Top of INFORMATION GIVEN

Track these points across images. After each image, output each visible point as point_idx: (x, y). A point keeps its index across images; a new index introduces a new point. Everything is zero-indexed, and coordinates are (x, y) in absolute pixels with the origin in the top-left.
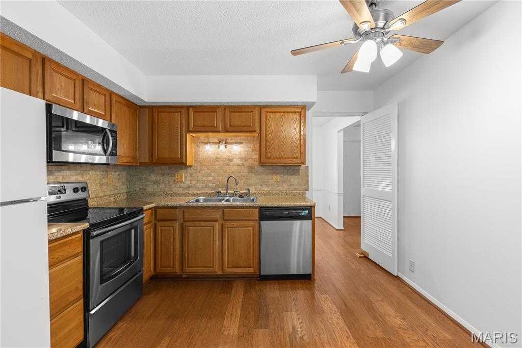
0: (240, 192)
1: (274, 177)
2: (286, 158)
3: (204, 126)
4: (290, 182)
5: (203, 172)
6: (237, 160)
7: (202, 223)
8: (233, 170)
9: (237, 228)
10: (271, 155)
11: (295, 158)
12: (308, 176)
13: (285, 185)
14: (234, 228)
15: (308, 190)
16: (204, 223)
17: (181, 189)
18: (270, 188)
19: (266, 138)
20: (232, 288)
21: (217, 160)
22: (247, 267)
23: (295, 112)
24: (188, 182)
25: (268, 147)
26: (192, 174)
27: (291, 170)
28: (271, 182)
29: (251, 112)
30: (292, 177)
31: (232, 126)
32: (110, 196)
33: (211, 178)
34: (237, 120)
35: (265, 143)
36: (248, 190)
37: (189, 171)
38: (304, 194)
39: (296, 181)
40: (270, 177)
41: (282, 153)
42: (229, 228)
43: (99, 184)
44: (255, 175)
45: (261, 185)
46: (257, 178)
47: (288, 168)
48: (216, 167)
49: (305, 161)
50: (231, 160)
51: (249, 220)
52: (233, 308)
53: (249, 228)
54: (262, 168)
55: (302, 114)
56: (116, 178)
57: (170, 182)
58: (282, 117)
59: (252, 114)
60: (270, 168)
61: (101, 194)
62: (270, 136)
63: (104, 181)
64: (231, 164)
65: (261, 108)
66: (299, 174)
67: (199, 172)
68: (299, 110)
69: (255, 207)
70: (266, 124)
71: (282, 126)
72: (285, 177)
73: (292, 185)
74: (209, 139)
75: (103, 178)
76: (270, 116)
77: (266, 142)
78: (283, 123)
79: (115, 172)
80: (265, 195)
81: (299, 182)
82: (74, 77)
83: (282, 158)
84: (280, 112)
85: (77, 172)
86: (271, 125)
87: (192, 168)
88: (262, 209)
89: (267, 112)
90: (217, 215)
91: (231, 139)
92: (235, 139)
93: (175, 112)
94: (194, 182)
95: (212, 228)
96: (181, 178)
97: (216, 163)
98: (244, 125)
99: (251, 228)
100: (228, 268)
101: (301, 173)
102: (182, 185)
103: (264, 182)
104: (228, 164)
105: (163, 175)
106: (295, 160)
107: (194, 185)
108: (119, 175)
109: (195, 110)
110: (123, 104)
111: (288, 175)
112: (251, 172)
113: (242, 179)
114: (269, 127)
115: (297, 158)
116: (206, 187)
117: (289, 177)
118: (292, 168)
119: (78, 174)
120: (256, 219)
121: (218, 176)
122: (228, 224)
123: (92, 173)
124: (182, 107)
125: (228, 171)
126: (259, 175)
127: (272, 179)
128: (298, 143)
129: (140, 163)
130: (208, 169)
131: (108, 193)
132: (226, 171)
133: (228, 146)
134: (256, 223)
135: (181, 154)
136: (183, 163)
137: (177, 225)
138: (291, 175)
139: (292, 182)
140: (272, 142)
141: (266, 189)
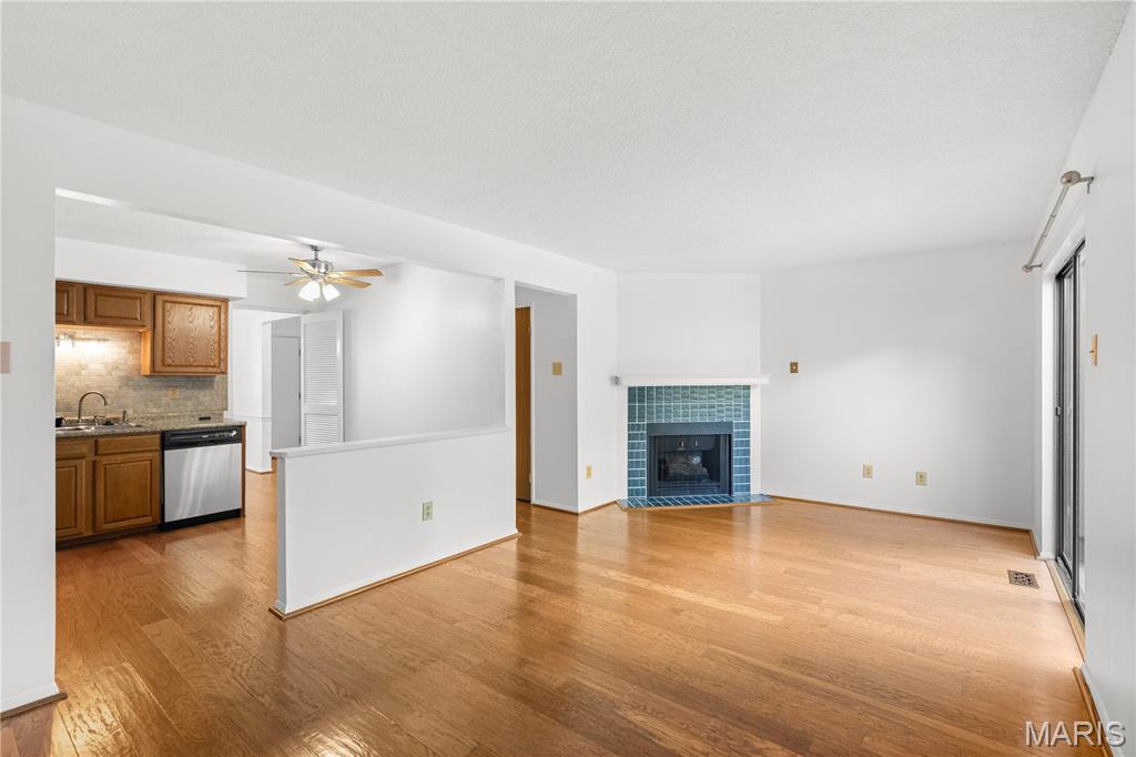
0: (107, 417)
1: (170, 393)
2: (197, 366)
4: (198, 398)
6: (96, 367)
8: (88, 383)
9: (123, 464)
10: (173, 362)
11: (211, 366)
12: (227, 390)
13: (189, 404)
14: (116, 465)
15: (226, 409)
18: (162, 409)
19: (164, 337)
22: (140, 517)
23: (212, 306)
25: (166, 350)
27: (198, 383)
28: (165, 400)
30: (201, 391)
31: (100, 316)
34: (109, 306)
35: (161, 343)
36: (125, 412)
38: (220, 414)
39: (208, 398)
40: (163, 392)
41: (192, 359)
42: (107, 466)
45: (147, 406)
46: (138, 395)
47: (194, 379)
49: (226, 369)
50: (84, 367)
51: (142, 452)
53: (143, 462)
54: (154, 380)
55: (223, 310)
58: (190, 310)
59: (138, 301)
60: (163, 379)
62: (170, 334)
64: (85, 373)
65: (155, 295)
66: (212, 388)
68: (217, 303)
69: (154, 433)
70: (164, 317)
71: (191, 322)
72: (189, 393)
73: (200, 404)
76: (171, 308)
77: (164, 343)
78: (192, 318)
80: (153, 419)
81: (212, 399)
83: (191, 365)
84: (189, 304)
86: (172, 320)
89: (166, 302)
90: (85, 449)
95: (73, 468)
98: (123, 315)
99: (147, 462)
100: (106, 523)
101: (216, 387)
103: (151, 401)
104: (78, 373)
106: (210, 369)
111: (193, 389)
112: (126, 385)
114: (169, 323)
115: (214, 366)
117: (196, 393)
118: (202, 379)
120: (155, 448)
122: (105, 460)
126: (141, 389)
127: (166, 396)
128: (216, 346)
133: (77, 343)
134: (157, 454)
138: (199, 389)
139: (201, 399)
140: (174, 343)
141: (155, 410)
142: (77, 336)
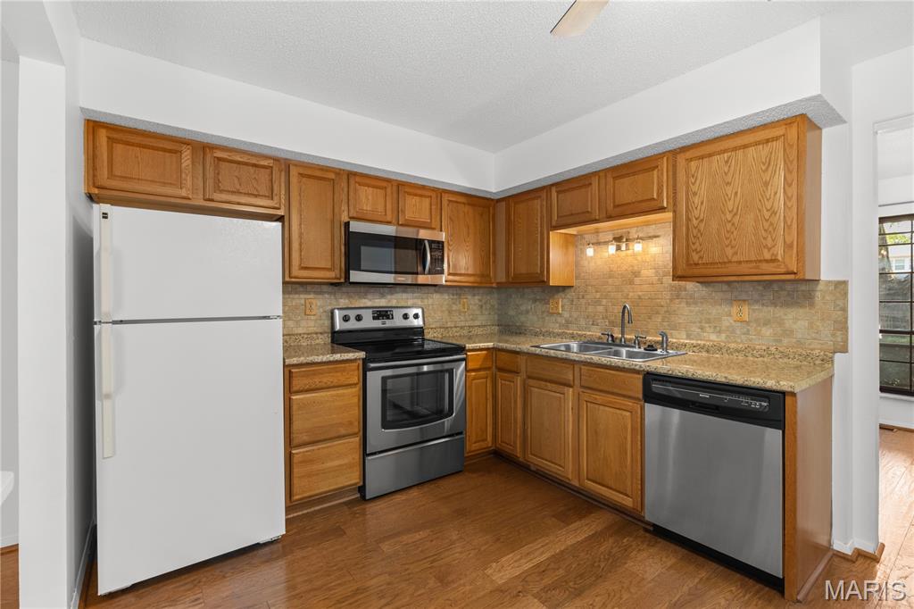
0: (649, 338)
1: (734, 310)
2: (740, 262)
3: (572, 214)
4: (781, 323)
5: (588, 297)
6: (648, 273)
7: (549, 384)
8: (640, 293)
9: (601, 407)
10: (701, 258)
11: (767, 261)
12: (845, 310)
13: (767, 331)
14: (597, 406)
15: (844, 350)
16: (554, 385)
17: (558, 325)
18: (723, 336)
19: (688, 219)
20: (580, 519)
21: (611, 275)
22: (621, 493)
23: (767, 142)
24: (566, 315)
25: (692, 239)
26: (573, 301)
27: (785, 293)
28: (727, 322)
29: (654, 168)
30: (789, 310)
31: (618, 206)
32: (462, 327)
33: (600, 309)
34: (627, 190)
36: (663, 335)
37: (568, 296)
38: (828, 360)
40: (726, 308)
41: (729, 251)
42: (589, 404)
43: (447, 312)
44: (687, 303)
45: (702, 328)
46: (691, 311)
47: (775, 287)
48: (610, 289)
50: (636, 274)
51: (624, 396)
52: (542, 546)
53: (624, 413)
54: (704, 289)
56: (475, 305)
57: (543, 312)
58: (727, 162)
59: (655, 172)
60: (725, 287)
61: (449, 324)
62: (696, 213)
63: (454, 307)
64: (637, 280)
66: (812, 305)
67: (583, 297)
69: (635, 371)
70: (688, 187)
71: (728, 184)
72: (768, 312)
73: (789, 333)
74: (598, 236)
75: (454, 303)
76: (697, 168)
77: (688, 229)
78: (730, 175)
79: (474, 295)
80: (708, 351)
81: (811, 325)
82: (384, 184)
83: (730, 262)
85: (415, 295)
86: (699, 188)
87: (572, 290)
88: (650, 377)
89: (691, 160)
91: (637, 232)
92: (645, 228)
93: (534, 199)
94: (575, 315)
95: (562, 396)
96: (557, 308)
97: (610, 281)
98: (640, 198)
99: (628, 414)
100: (589, 480)
101: (818, 303)
102: (559, 319)
103: (708, 321)
104: (631, 282)
105: (535, 301)
107: (576, 319)
108: (480, 300)
109: (560, 189)
110: (464, 203)
111: (775, 305)
113: (658, 313)
114: (695, 194)
115: (773, 260)
116: (593, 324)
117: (779, 312)
118: (789, 287)
119: (416, 298)
120: (637, 396)
121: (613, 305)
122: (588, 395)
123: (436, 296)
124: (543, 188)
125: (631, 294)
126: (696, 303)
127: (730, 315)
129: (498, 283)
130: (597, 292)
131: (463, 324)
132: (628, 295)
134: (637, 406)
135: (542, 266)
136: (543, 281)
137: (519, 380)
138: (786, 304)
139: (788, 324)
140: (702, 226)
141: (713, 337)
142: (633, 234)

Bottom of INFORMATION GIVEN

Convert the rows above into a numbered list, starting with the first line of the rows and ending with the line that contains "106: (295, 160)", both included. Skip blank lines and leave the pictures out.

■ **SOLUTION TO THIS EXERCISE**
1. Track these points across images. After each image, output each visible point as point_idx: (x, y). A point keeps its index across images; a new index introduces a new point. Everything is zero-indexed, and coordinates are (x, y) in absolute pixels with the origin in the top-left.
2. 0: (240, 192)
3. 1: (274, 177)
4. 2: (286, 158)
5. 3: (204, 126)
6. 4: (290, 182)
7. 5: (203, 172)
8. 6: (237, 160)
9. 7: (202, 223)
10. 8: (233, 170)
11. 9: (237, 228)
12. 10: (271, 155)
13. 11: (295, 158)
14. 12: (308, 176)
15. 13: (285, 185)
16. 14: (234, 228)
17. 15: (308, 190)
18. 16: (204, 223)
19. 17: (181, 189)
20. 18: (270, 188)
21. 19: (266, 138)
22. 20: (232, 288)
23. 21: (217, 160)
24. 22: (247, 267)
25. 23: (295, 112)
26. 24: (188, 182)
27. 25: (268, 147)
28. 26: (192, 174)
29. 27: (291, 170)
30. 28: (271, 182)
31. 29: (251, 112)
32. 30: (292, 177)
33. 31: (232, 126)
34. 32: (110, 196)
35. 33: (211, 178)
36. 34: (237, 120)
37. 35: (265, 143)
38. 36: (248, 190)
39. 37: (189, 171)
40. 38: (304, 194)
41. 39: (296, 181)
42. 40: (270, 177)
43. 41: (282, 153)
44. 42: (229, 228)
45. 43: (99, 184)
46. 44: (255, 175)
47. 45: (261, 185)
48. 46: (257, 178)
49. 47: (288, 168)
50. 48: (216, 167)
51. 49: (305, 161)
52. 50: (231, 160)
53. 51: (249, 220)
54. 52: (233, 308)
55. 53: (249, 228)
56. 54: (262, 168)
57. 55: (302, 114)
58. 56: (116, 178)
59. 57: (170, 182)
60. 58: (282, 117)
61. 59: (252, 114)
62. 60: (270, 168)
63. 61: (101, 194)
64. 62: (270, 136)
65. 63: (104, 181)
66. 64: (231, 164)
67. 65: (261, 108)
68. 66: (299, 174)
69. 67: (199, 172)
70. 68: (299, 110)
71. 69: (255, 207)
72. 70: (266, 124)
73. 71: (282, 126)
74. 72: (285, 177)
75. 73: (292, 185)
76. 74: (209, 139)
77. 75: (103, 178)
78. 76: (270, 116)
79. 77: (266, 142)
80. 78: (283, 123)
81. 79: (115, 172)
82. 80: (265, 195)
83. 81: (299, 182)
84. 82: (74, 77)
85. 83: (282, 158)
86. 84: (280, 112)
87. 85: (77, 172)
88. 86: (271, 125)
89. 87: (192, 168)
90. 88: (262, 209)
91. 89: (267, 112)
92. 90: (217, 215)
93. 91: (231, 139)
94. 92: (235, 139)
95. 93: (175, 112)
96. 94: (194, 182)
97. 95: (212, 228)
98. 96: (181, 178)
99. 97: (216, 163)
100. 98: (244, 125)
101. 99: (251, 228)
102. 100: (228, 268)
103. 101: (301, 173)
104. 102: (182, 185)
105. 103: (264, 182)
106. 104: (228, 164)
107. 105: (163, 175)
108. 106: (295, 160)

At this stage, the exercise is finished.